Foi introduzido um modelo federal, onde pela primeira vez os cantões (estados) ficavam em pé de igualdade uns com os outros. Os trezes cantões históricos foram acrescidos de mais seis cantões “napoleônicos”, que antes estavam sob domínio de outros.

A questão da capital

Desde a Paz de Vestefália em 1648, a Suíça se via como uma república, composta por 13 repúblicas soberanas. Não existia uma capital.

Em 22 de setembro de 1792, a monarquia francesa se transformou em república. Logo depois seguiu a Holanda (1795-1806), Itália (1797-1805) e Suíça (1798 e 1815).

Seguindo o modelo francês, a República Helvética ganhou uma capital em 1798. Porém devido a disputas internas, esta se mudou três vezes saíndo de Aarau.

Em 1803 foi introduzido o “sistema de governo por origem”: o local de origem do governador se tornava a sede do governo. As capitais só existiam nos cantões.

Em 1832, políticos propuseram transformar a cidade de Lucerna em capital da Confederação Suíça, porém esta rejeitou esta proposta.

Em 1848, Berna passou a sediar o Parlamento e o governo federal. Porém ela é considerada “cidade federal” e não capital.

Após a derrota da França, tropas austríacas e russas ocuparam a Suíça. Graças à mediação de Ioannis Kapodistrias, que posteriormente iria presidir a Grécia, um acordo foi feito em 1814 e aceito no Congresso de Viena: os cantões de Genebra, Neuchâtel e Valais passaram a fazer parte da Confederação Suíça, um estado “tampão” neutro com fronteiras fixas.

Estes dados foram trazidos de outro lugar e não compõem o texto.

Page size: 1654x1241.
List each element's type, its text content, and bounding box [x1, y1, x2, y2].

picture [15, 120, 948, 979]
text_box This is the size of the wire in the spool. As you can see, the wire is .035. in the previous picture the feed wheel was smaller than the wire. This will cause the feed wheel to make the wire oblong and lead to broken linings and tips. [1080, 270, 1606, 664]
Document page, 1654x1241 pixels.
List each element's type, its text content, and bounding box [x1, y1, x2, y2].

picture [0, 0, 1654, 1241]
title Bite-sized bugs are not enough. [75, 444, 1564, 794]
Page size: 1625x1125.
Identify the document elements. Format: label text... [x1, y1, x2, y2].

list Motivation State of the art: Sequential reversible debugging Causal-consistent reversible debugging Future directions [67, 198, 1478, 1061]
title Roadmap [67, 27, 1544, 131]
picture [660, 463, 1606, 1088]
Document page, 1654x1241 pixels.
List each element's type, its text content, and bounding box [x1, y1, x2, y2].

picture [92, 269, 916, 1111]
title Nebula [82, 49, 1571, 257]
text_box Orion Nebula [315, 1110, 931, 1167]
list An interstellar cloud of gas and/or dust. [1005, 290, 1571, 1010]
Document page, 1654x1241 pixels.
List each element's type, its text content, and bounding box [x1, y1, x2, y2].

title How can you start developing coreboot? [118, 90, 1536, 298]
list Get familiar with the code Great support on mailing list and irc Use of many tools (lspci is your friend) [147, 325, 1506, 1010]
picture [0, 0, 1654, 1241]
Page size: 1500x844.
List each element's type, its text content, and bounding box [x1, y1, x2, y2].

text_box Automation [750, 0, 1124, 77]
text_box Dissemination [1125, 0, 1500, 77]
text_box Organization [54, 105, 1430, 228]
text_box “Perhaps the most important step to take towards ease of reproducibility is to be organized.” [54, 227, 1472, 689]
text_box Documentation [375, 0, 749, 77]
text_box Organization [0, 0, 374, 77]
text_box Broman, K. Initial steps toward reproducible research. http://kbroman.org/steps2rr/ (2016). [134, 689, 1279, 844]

O Congresso de Viena fizeram duas importantes concessões à Suíça: autorizaram a criação de um exército nacional e os cantões foram autorizados a se unir através de acordos.

Restauração do Estado

O novo Estado de 1815 correspondia ao espírito de restauração da época. O termo foi cunhado por Karl Ludwig von Haller.

Esse membro da nobresa local de Berna era um reacionário. Todas as idéias modernas do Estado baseadas inspiradas na soberania popular de Jean-Jacques Rousseau foram rejeitadas por ele. Por outro lado defendia teocracias, monarquias e ditaduras militares. Em sua opinião, boas formas de governo era como na antiga Confederação: repúblicas dominadas por nobres.

Ele não foi capaz de se afirmar. A jovem democracia já era robusta demais para isso.